Osmangazi Köprüsü: Maliyeti 1,2 milyar dolar. 15,5 yıl sonunda yüzde 650 kâr ile garanti geliri 7,8 milyar dolar olacak. Köprüden 2019’da 8,5 milyon araç geçti, geçmeyen araç sayısı 5,7 milyon oldu. Hazine’ye maliyeti 2019 için 2 milyarı lirayı aştı.

Avrasya Tüneli: Maliyeti 1,4 milyar dolar. 25 yıllık işletme süresince garanti geliri 2,6 milyar dolar olacak. Yıllık 25 milyon araç garantisi verildi, 2019’da 17,5 milyon araç geçti, geçmeyen araçlar için 244 milyon lirayı hazine ödedi.

Yavuz Sultan Selim Köprüsü: 115 km otoyol ile birlikte maliyeti 2,5 milyar dolar. 7,5 yıl işletme süresince geçiş garantileri ile birlikte firma 8,1 milyar dolar kazanacak.

Ankara Garı: 17 sene işletilecek olan gar için 106 milyon yolcu ve 159 milyon dolar gelir garantisi verildi. Devlet 3 yılda 15 milyon dolar ekstra ödeme yaptı ve yapacak.

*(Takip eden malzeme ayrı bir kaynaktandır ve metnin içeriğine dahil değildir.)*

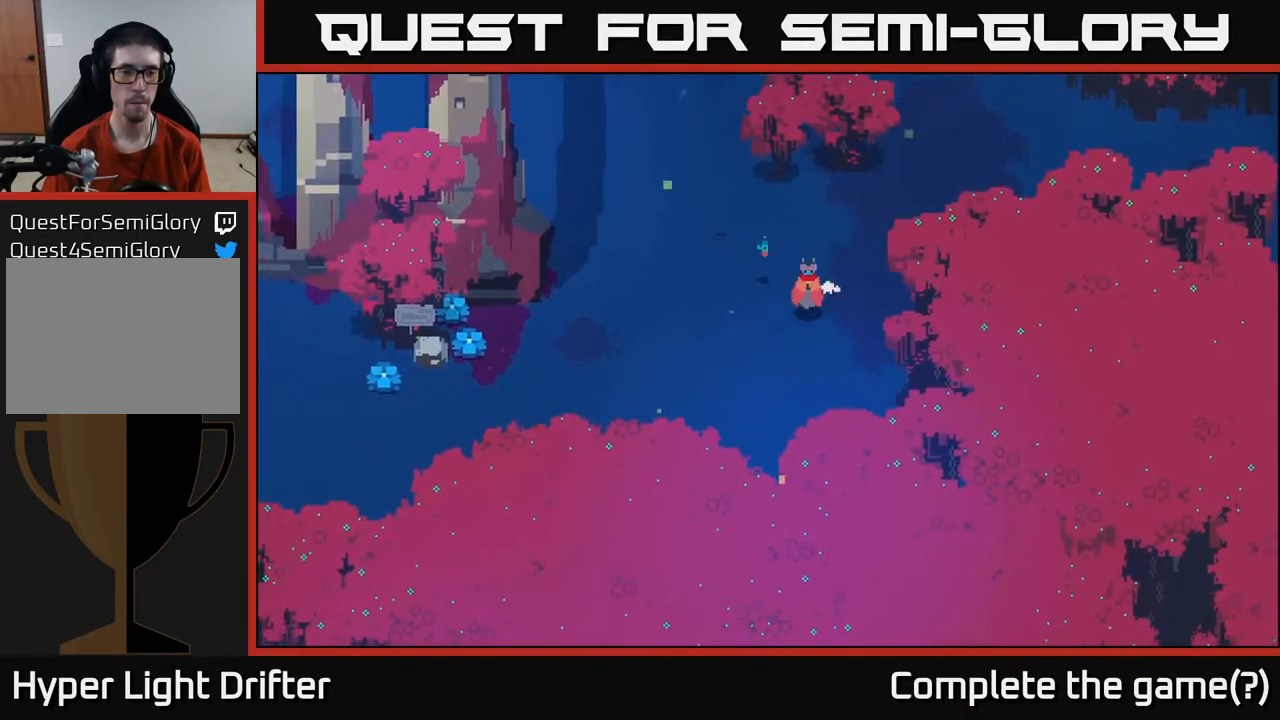
{"buttons": [], "left_stick": "left", "right_stick": "center", "events": [[450, "left_stick", "left"]]}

Yeni İstanbul Havalimanı: Yap -İşlet- Devret modeli ile 25 yıllık işletme süresi için 22,2 milyar Euro artı KDV ile ihale edildi. Yılda 90 milyon yolcu kapasitesi var ama ilk 10 ayda 20 milyon yolcu kullandı. İşletici firmanın ilk iki yılda devlete ödemesi gereken yıllık 900 milyon Euro’luk ödemeler sözleşme bitimi olan 24. Ve 25. Yıllara ertelendi. Devlet desteğine rağmen Türkiye’nin en büyük batık projesi ve çok ciddi zarar ediyor.

Kütahya Zafer Havalimanı: 28 yıllığına işletilecek, verilen yolcu garantisi sayısı yıllık 1 milyon 232 bin. Ancak tahmin edilen yolcu sayısında yüzde 95’lik bir yanılma gerçekleşti. 2019 yılı itibariyle 7 yıl için yapılan toplam devlet ödemesi 39,2 milyon Euro oldu. Maliyeti 50 milyon Euro, işletme süresi sonunda şirket maliyetin 4 katı kar etmiş olacak. 29 yıllık işletme süresinin tamamlanacağı tarihe kadar şirkete 205 milyon Euro ödeme yapılacağı tahmin ediliyor.

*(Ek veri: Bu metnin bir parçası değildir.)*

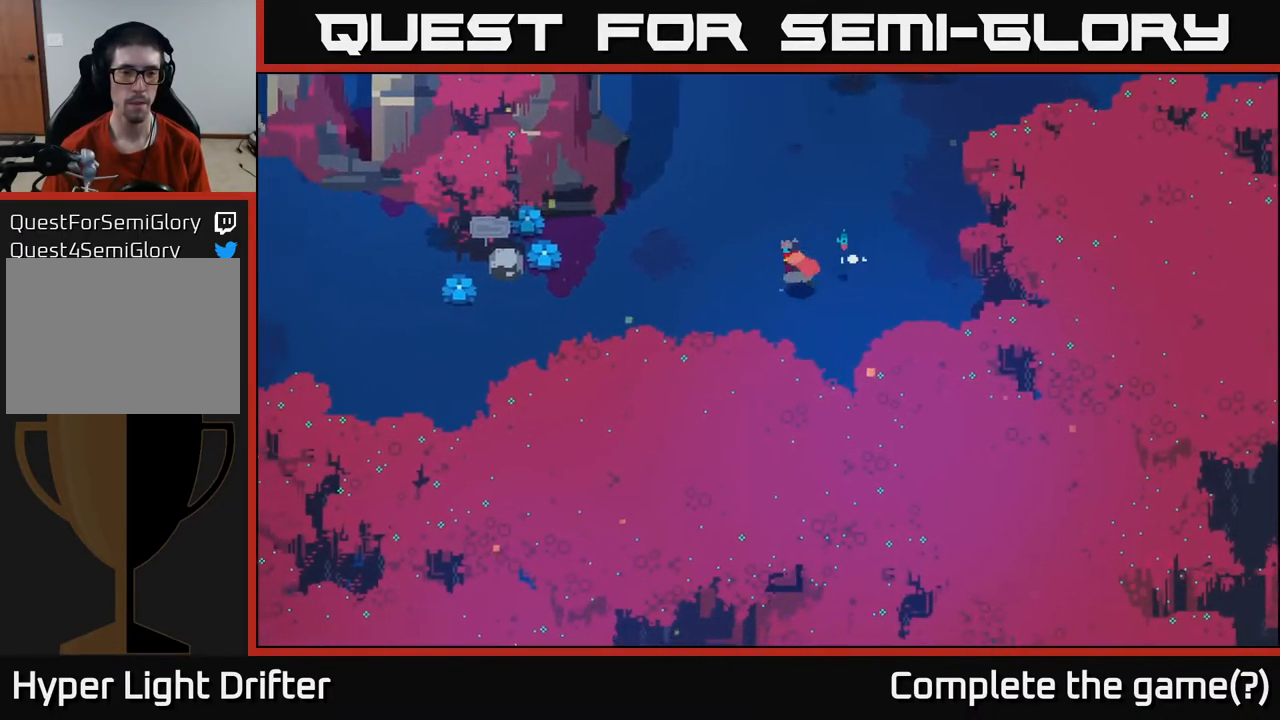
{"buttons": [], "left_stick": "left", "right_stick": "center", "events": []}
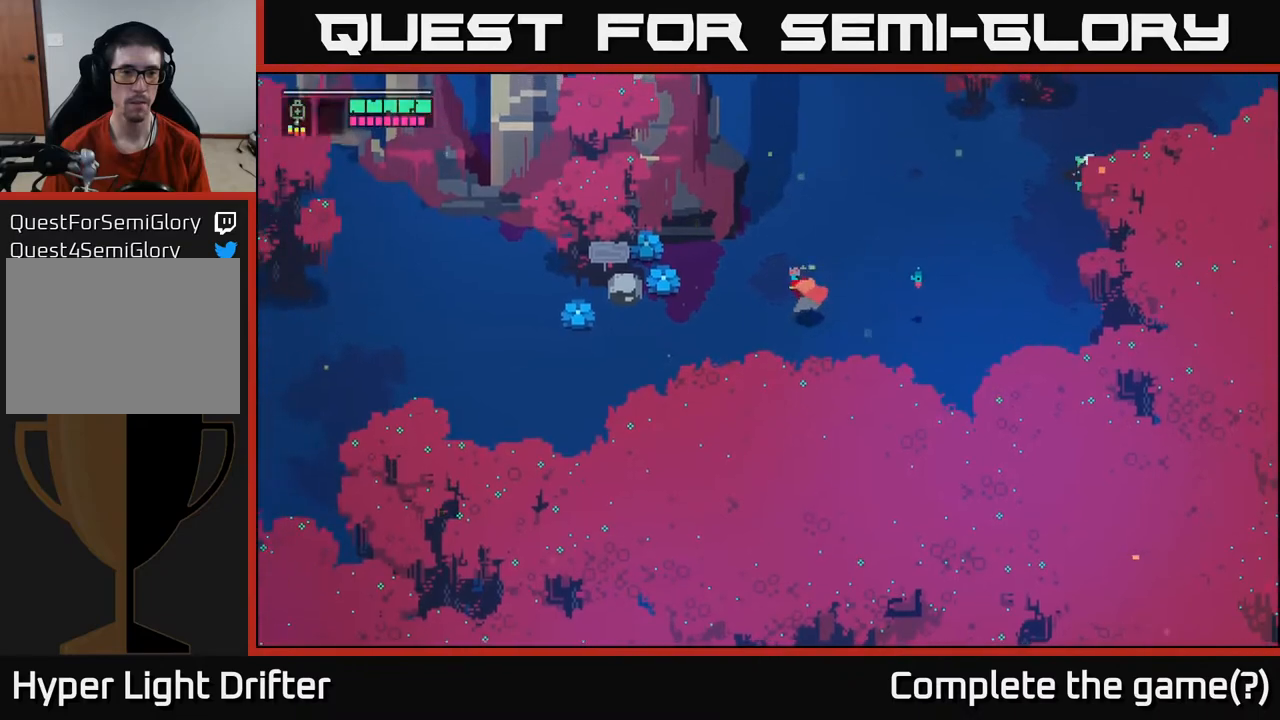
{"buttons": [], "left_stick": "left", "right_stick": "center", "events": []}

Şehir Hastaneleri: Yaptırılan 10 şehir hastanesinin kullanım bedeli olarak üç yılda yapılacak ödeme tutarı 31 milyar lira. Bu tutarın 4,4 milyar liralık kısmı 2017-2019 yıllarında ödendi. 2020 yılı için de 5,7 milyar lira özel ödenek ayrıldı. Bu hastaneler yeni yatak kapasitesi yaratmak için yapılmadı, çünkü şehir merkezindeki mevcut hastaneler kapatılıp şehir hastaneleri bünyesinde birleştirilmesi planlandı. Sağlık Bakanlığı 31 bin yatak kapasiteli 19 KÖİ şehir hastanesi sözleşmesi imzaladı. Prof. Dr. Uğur Emek’in tespitlerine göre bunlara toplamda 81,2 milyar dolar ödenecek. KÖİ modeliyle yaptırılan bir şehir hastanesi için ödenen ve ödenecek kira bedelleri ile 10 şehir hastanesi daha yapılabiliyordu.

Bakanlık ayrıca Katar merkezli bir şirketten 2 ambulans uçağı 4 yıl için 126 milyon TL’ye kiraladı. Uçaklar uçmasa da şirket günlük iki saatlik garanti ücret alacak.

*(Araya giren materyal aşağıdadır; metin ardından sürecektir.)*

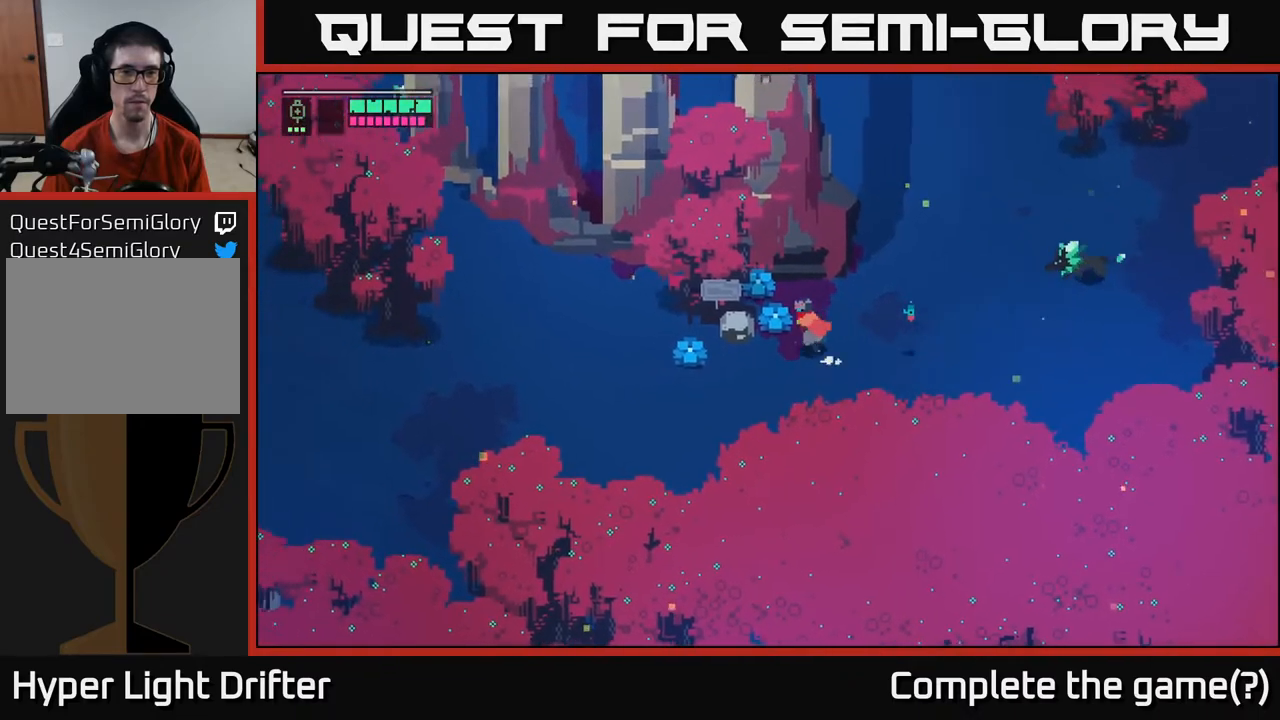
{"buttons": [], "left_stick": "right", "right_stick": "center", "events": [[67, "X", "down"], [183, "left_stick", "center"], [250, "X", "up"], [483, "left_stick", "right"]]}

DEVLET GARANTİLERİ TOPLAMI 153,7 MİLYAR DOLAR
Prof. Dr. Uğur Emek AKP’nin KÖİ ve YİD modeli mega projelerine verilen devlet garantileri toplamını 153,7 milyar dolar olarak hesaplıyor. Bu bedeller hizmeti kullananların ücretleri ve kullanmayanların da vergileri ile onlarca senede ödenecek. AKP’nin bu modele ağırlık vermesinin sebepleri şöyle sıralanabilir.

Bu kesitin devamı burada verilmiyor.